TO DO => Starting at the line below holding "vfov_deg: 35.9" and stopping at the line holding "exposure_s: 1/232", print every line exactly, both ends included, and leave the rest out.

MATERIAL SHOWN =>

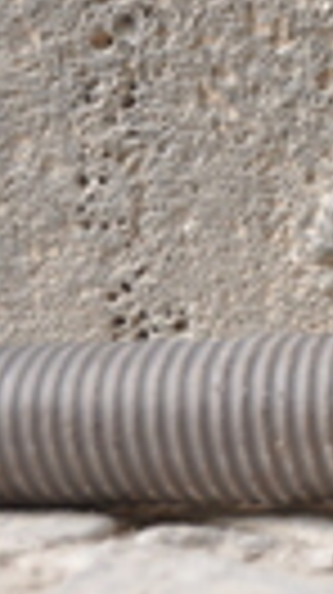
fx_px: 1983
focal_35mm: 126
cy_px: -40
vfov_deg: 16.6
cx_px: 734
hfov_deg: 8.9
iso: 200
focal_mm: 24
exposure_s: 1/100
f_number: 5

==

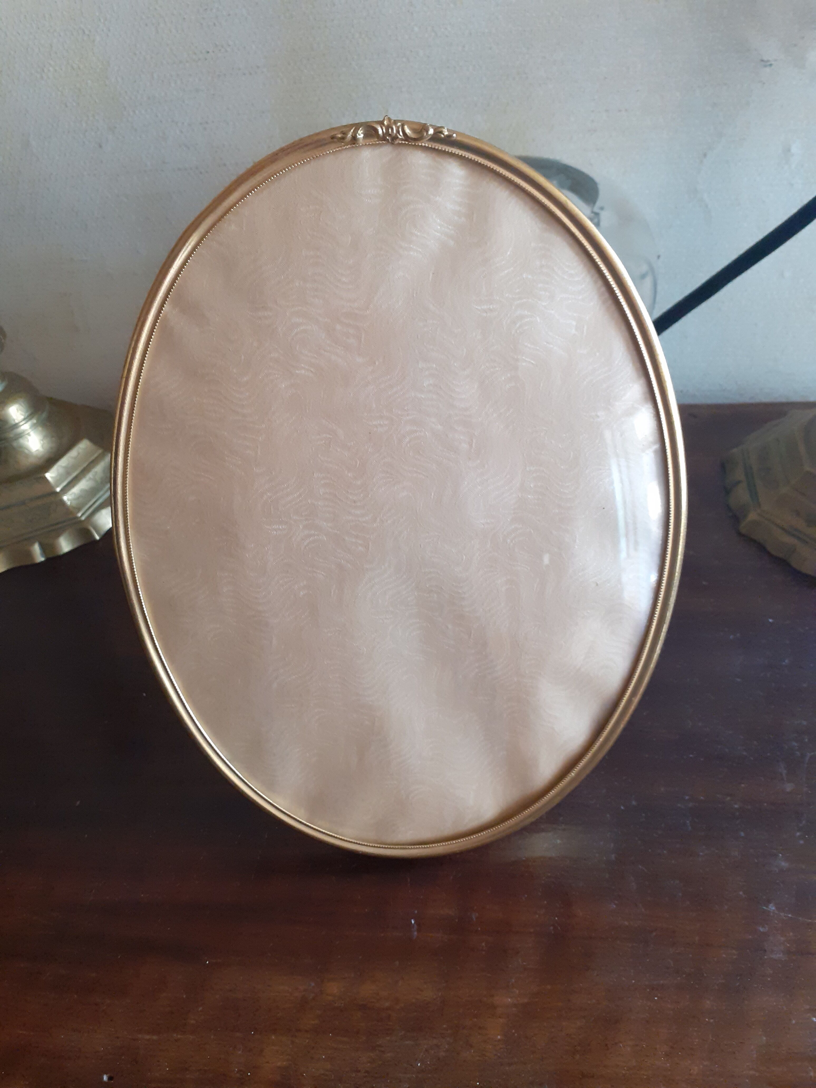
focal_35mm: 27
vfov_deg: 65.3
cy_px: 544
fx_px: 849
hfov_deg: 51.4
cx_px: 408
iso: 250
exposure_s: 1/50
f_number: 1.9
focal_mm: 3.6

==

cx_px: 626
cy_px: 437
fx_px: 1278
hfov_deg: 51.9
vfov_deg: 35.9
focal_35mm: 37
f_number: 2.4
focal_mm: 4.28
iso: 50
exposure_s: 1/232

EXERCISE SOLUTION =>
vfov_deg: 35.9
focal_35mm: 37
f_number: 2.4
focal_mm: 4.28
iso: 50
exposure_s: 1/232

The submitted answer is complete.